EXERCISE DATA below:
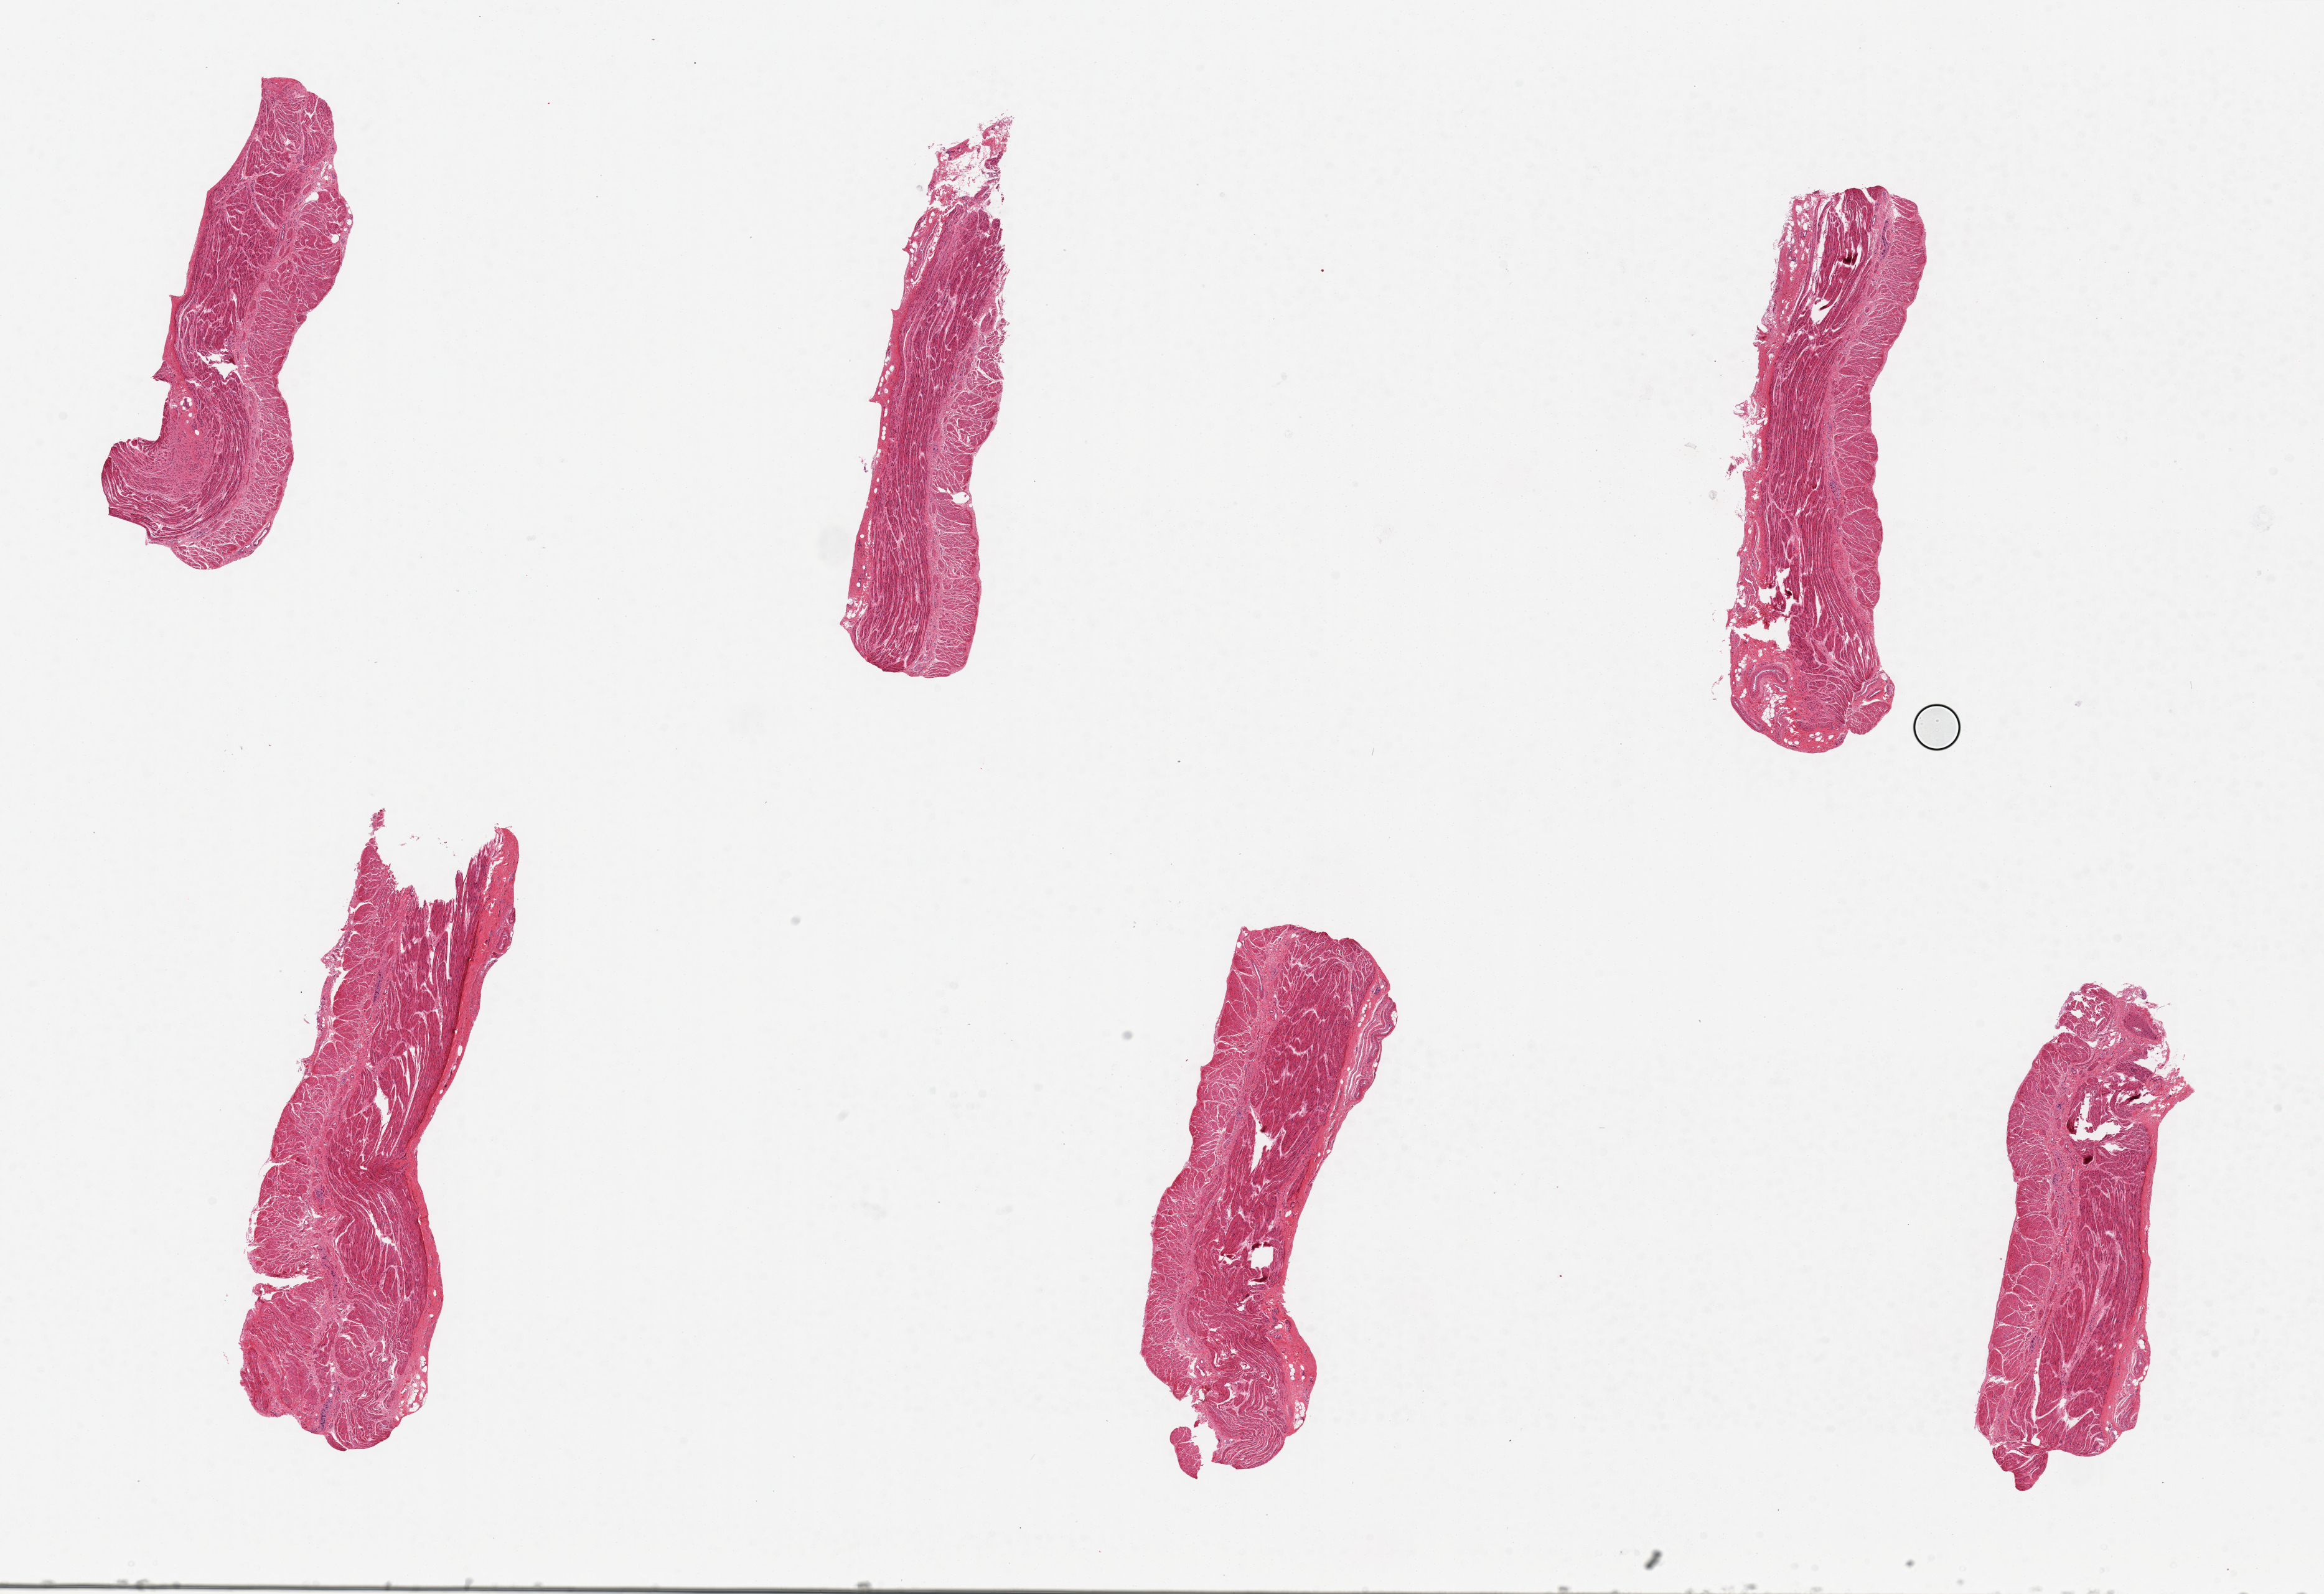
Whole-slide image, hematoxylin and eosin (H&E) stain, brightfield, a low-resolution overview of the entire scanned area, about 29.5 x 20.3 mm, PAXgene-fixed paraffin-embedded (PFPE) section, sampled site (target tissue): gastroesophageal junction, tissue donor sample.
Reviewer comment on this tissue sample: 6 pieces, up to 8x2mm; all with good muscularis and no adipose.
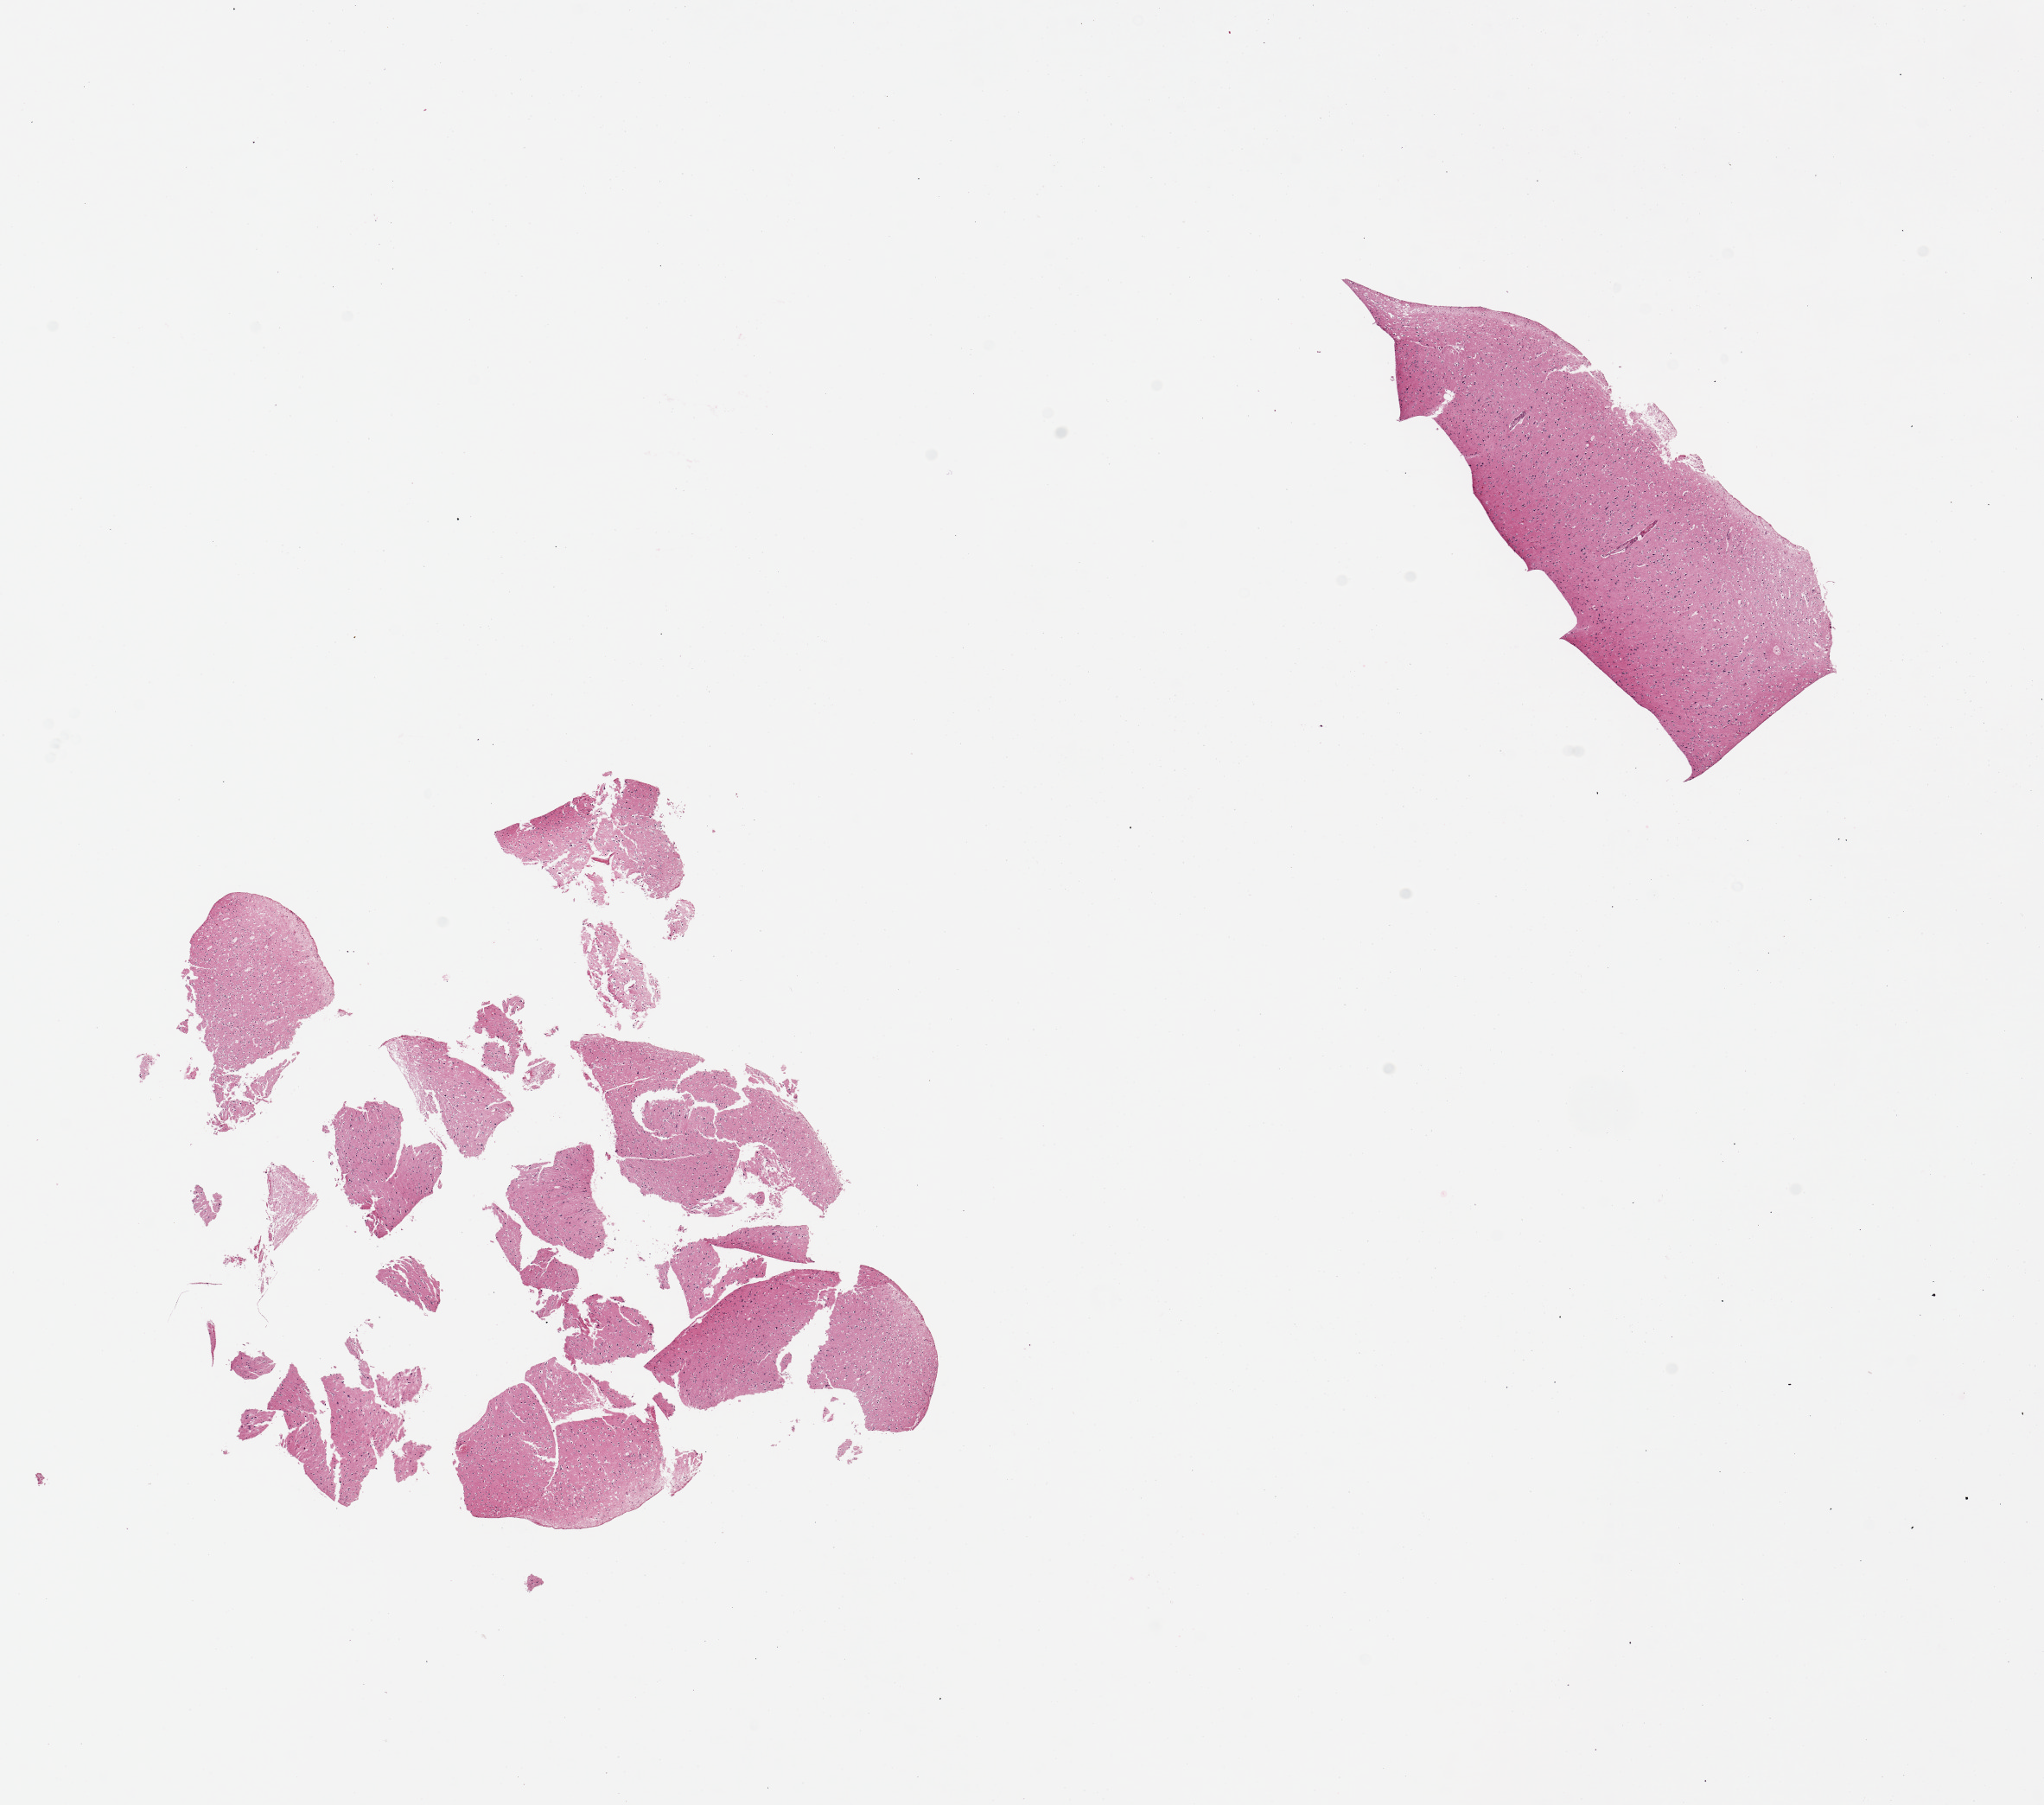
Whole-slide image, haematoxylin and eosin stain, brightfield, a low-resolution overview of the entire scanned area, about 18.7 x 16.5 mm, PAXgene-fixed paraffin-embedded (PFPE) section, section of cerebral cortex (target tissue), tissue donor sample. Donor: male.
- review note (as recorded): 2 pieces 5 x 2 mm and the second is composed of multiple fragments estimated to 5 x 5 mm in aggregate dimension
End of EXERCISE DATA.
_WHAT IS NEEDED_: What lines in the data hold the word "stain"? Return them.

_RESULT FOR THIS TASK_:
Whole-slide image, hematoxylin and eosin (H&E) stain, brightfield, a low-resolution overview of the entire scanned area, about 29.5 x 20.3 mm, PAXgene-fixed paraffin-embedded (PFPE) section, sampled site (target tissue): gastroesophageal junction, tissue donor sample.
Whole-slide image, haematoxylin and eosin stain, brightfield, a low-resolution overview of the entire scanned area, about 18.7 x 16.5 mm, PAXgene-fixed paraffin-embedded (PFPE) section, section of cerebral cortex (target tissue), tissue donor sample. Donor: male.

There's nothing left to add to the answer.